Past Exhibitions | 2013
Each year, Rochester Art Center presents a wide array of contemporary art exhibitions. These exhibitions offer visitors the opportunity to connect with art by local, regional, and nationally working artists.
Stand By Your Accidents | David Rathman
September 13, 2013 - January 26, 2014
In September 2013, Rochester Art Center presented the first-ever survey exhibition of Minneapolis-based artist David Rathman. Including works produced from 1991-2013, Stand By Your Accidents provided a comprehensive overview of the artists’ output spanning a twenty-two year period.
Henny Linn Kjellberg | Critical Mass
April 26, 2013 - August 31, 2014
Known for her cutting-edge ceramic work, Swedish artist Henny Linn Kjellberg has created an original, site-specific installation titled Critical Mass that considers dual interpretations of this frequently used term. As described by Kjellberg: “Critical mass is most often used within nuclear science to describe the smallest amount of fissile material for a sustained nuclear chain reaction. It is also used as a socio-dynamic term to describe the existence of sufficient momentum in a social system, such that the momentum becomes self-sustaining and creates further growth. Critical Mass will reflect on the idea of the growth of human knowledge and the force of the group dynamic such as political movements and uprisings, and how actions and events sometimes can grow fast, or out of control, with either positive or negative outcomes.”
How To Fold L'étoile Du Nord | Katie Hargrave
April 13, 2013 - July 14, 2013
Katie Hargrave utilizes community-oriented research to investigate the creation of mythologies, the historical record, and the landscape. For several years, her research has focused on the intentional development of city, state, and national identity through symbols of state and national pride. Principally, these include images appearing on maps, lines that demarcate and assign borders, our shared histories via the lens of museums, and most specifically, the elements and imagery of state flags. By design, flags can allow for a codified, simple method to demonstrate our identity to those around us. They are potent and efficient symbols, and when well designed and oft used, are able to carry the weight of our history within their designs.
Elsewhere | Tim Eitel
January 26, 2013 - April 28, 2013
Tim Eitel has gained a reputation as one of the best young painters working today. Recognized as a leading representative of the “New Leipzig School” of painting—a moniker imparted on a small group of artists who together attended the Leipzig Academy of Visual Arts—Eitel has risen to international prominence for his distinctive approach and contributions to the field of contemporary painting. Many of Eitel’s enigmatic works contain representational subjects inhabiting reductivist environments. From slate grey clouds in an ominous sky to a small fire burning in outward isolation, Eitel employs a palette of minimal, muted color to arresting effect. For his exhibition at Rochester Art Center—his first large-scale survey exhibition in the United States—32 works completed between 2002 -2012 provide a broad insight into the artist’s practice over the last decade.

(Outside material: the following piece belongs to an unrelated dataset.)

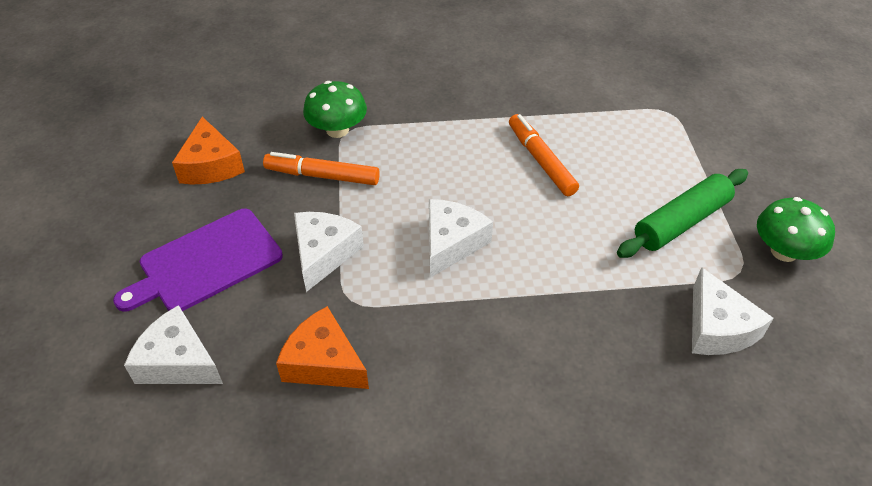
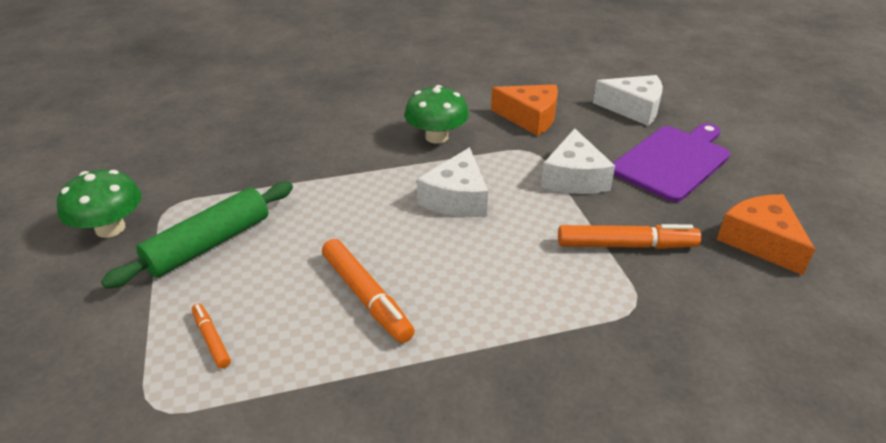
camera: 170 degrees right, 10 degrees down
(337, 130) = (649, 306): green mushroom -> green mushroom (436, 137)
(648, 145) = (211, 339): none -> orange marker
(717, 328) = (215, 165): white cheese -> none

Mend and Measure | Nicole Havekost
April 18, 2013 - June 02, 2013
The work of making oneself is on-going and part of a tradition of “women’s work” that is integral to a feminine identity. We are the mender of clothes. We are the fixer of holes. We are the makers of the family. We nurture ourselves, our spouses, and our children through craft and cooking. We make and tend with sewing needles, seam rippers, and scissors. These instruments are some of our tools, but so are our bodies. Our bodies are a site of comfort and discomfort, desire and disgust that we share with our partners and children. This act of becoming a mother and making a family was an experience of profound undoing and transformation of my body. These sewing tools and our bodies are, for me, deeply intertwined, and the dolls reference that relationship. In the making of these bodies, I hope to come closer to understanding the relationship I have with my own body.
First Dates | Aki Shibata
October 24, 2013 - January 19, 2014
The final 3rd Floor Emerging Artist Series exhibition of the year, features a unique project by St. Paul-based artist Aki Shibata. Originally trained in photographic processes, Shibata has transitioned her practice into one that explores the behavior of human interaction and notions of performance. Many of her recent projects involve dancing in public spaces for a specified duration of time on a repeated schedule. Consequently, her audience can be wholly random, or in some cases, repeat viewers. In either situation, the act of looking and it’s relationship to personal and public space is confronted and analyzed. In other projects, the artist facilitates interaction with others following a more systematic approach.
Frozen Music | Anna Boyer
August 09, 2013 - October 13, 2013
In her exhibition Frozen Music, Anna Boyer examines the junction of organic and structural form through a series of new works that use performed music as their point of departure. In doing so, she considers and presents to the viewer a unique project where, as the artist states, the “formulaic meets the idiosyncratic.”